Crhoniclers at www.hurricanes-blizzards-noreasters.com recall that shore homeowners hadn't yet gotten off the mat from brutal storms in October 1991 and January 1992. Nor'easters typically move out of the area into the north Atlantic. But this time a fair-weather system in southeastern Canada roadblocked it, and it ran rampant through four states over three long days.

Wind speeds reached 90 miles per hour. Atlantic City's storm tide registered 8.8 feet, a mark exceeded only once before in 1944.

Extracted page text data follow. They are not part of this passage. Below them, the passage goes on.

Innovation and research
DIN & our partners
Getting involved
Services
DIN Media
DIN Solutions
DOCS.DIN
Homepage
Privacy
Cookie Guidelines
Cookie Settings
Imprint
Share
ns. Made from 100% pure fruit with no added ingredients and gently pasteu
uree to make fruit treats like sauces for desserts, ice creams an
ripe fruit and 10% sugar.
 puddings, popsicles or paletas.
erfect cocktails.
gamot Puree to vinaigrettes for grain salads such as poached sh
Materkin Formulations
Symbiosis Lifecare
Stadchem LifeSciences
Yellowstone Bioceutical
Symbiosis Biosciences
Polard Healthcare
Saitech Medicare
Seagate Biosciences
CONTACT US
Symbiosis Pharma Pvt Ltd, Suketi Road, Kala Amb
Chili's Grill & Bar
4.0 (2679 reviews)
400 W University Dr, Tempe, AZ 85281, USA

Just as with Sandy, hundreds of homes were destroyed and floodwaters raged as inland rivers surged. President George H.W. Bush declared much of New Jersey, New York, Connecticut and Massachusetts as disaster areas

It never got its own identity. But this was the storm that prompted federal and state lawmakers and the U.S. Army Corps of Engineers to devise and fund methods of rebuilding dunes. Ultimately, just about 10 years later, shore Congressman Jim Saxton (R-3) successfully pushed through to passage a 50-year federal commitment to beach replenishment.

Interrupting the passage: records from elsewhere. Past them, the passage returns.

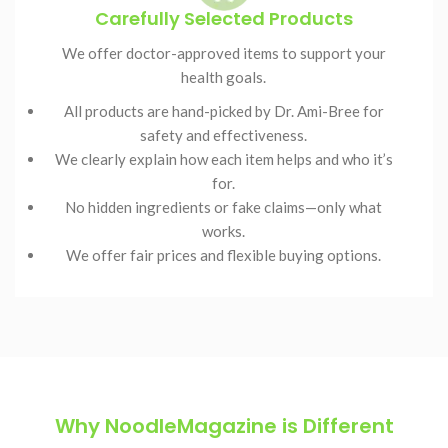
Carefully Selected Products
We offer doctor-approved items to support your
health goals.
All products are hand-picked by Dr. Ami-Bree for
safety and effectiveness.
We clearly explain how each item helps and who it’s
for.
No hidden ingredients or fake claims—only what
works.
We offer fair prices and flexible buying options.
Why NoodleMagazine is Different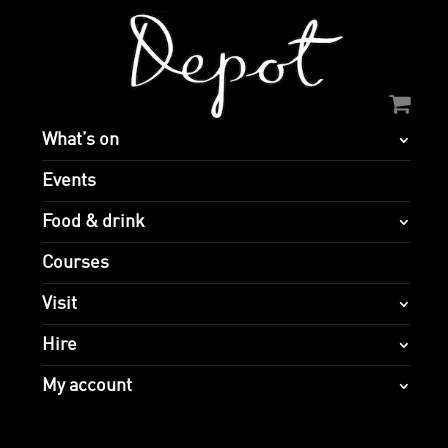
What’s on
Events
Food & drink
Courses
Visit
Hire
My account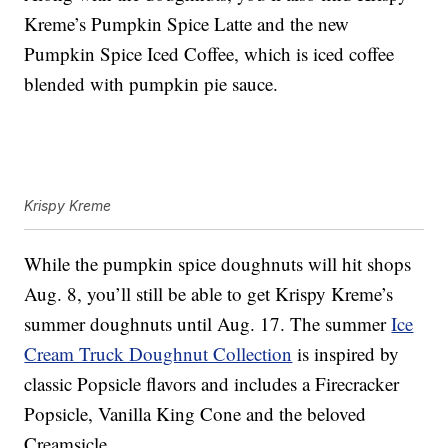
Kreme’s
Pumpkin Spice Latte and the new
Pumpkin Spice Iced Coffee, which is i
ced coffee
blended with pumpkin pie sauce.
Krispy Kreme
While the pumpkin spice doughnuts will hit shops
Aug. 8, you’ll still be able to get Krispy Kreme’s
summer doughnuts until Aug. 17. The summer
Ice
Cream Truck Doughnut Collection
is inspired by
classic Popsicle flavors and includes a Firecracker
Popsicle, Vanilla King Cone and the beloved
Creamsicle.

The program isn't foolproof. Dredging of offshore sand onto the beach led to the famous dumping of decades-old explosive devices that required engineers to block off parts of LBI beachfronts and remove them one by one before summer arrived.

And it bred the ongoing controversy over public shore access and easements that some homeowners found intrusive. One Harvey Cedars couple won a lawsuit over it, claiming that the high dunes ruined the view they expected when they bought the house.

 

And here's an indication of how the value of a dollar has changed. That $60 billion dollars that President Obama has ordered for post-Sandy restoration? Back then, estimates ran a breathtaking half-billion dollars...about 1/120 of conservative estimates now.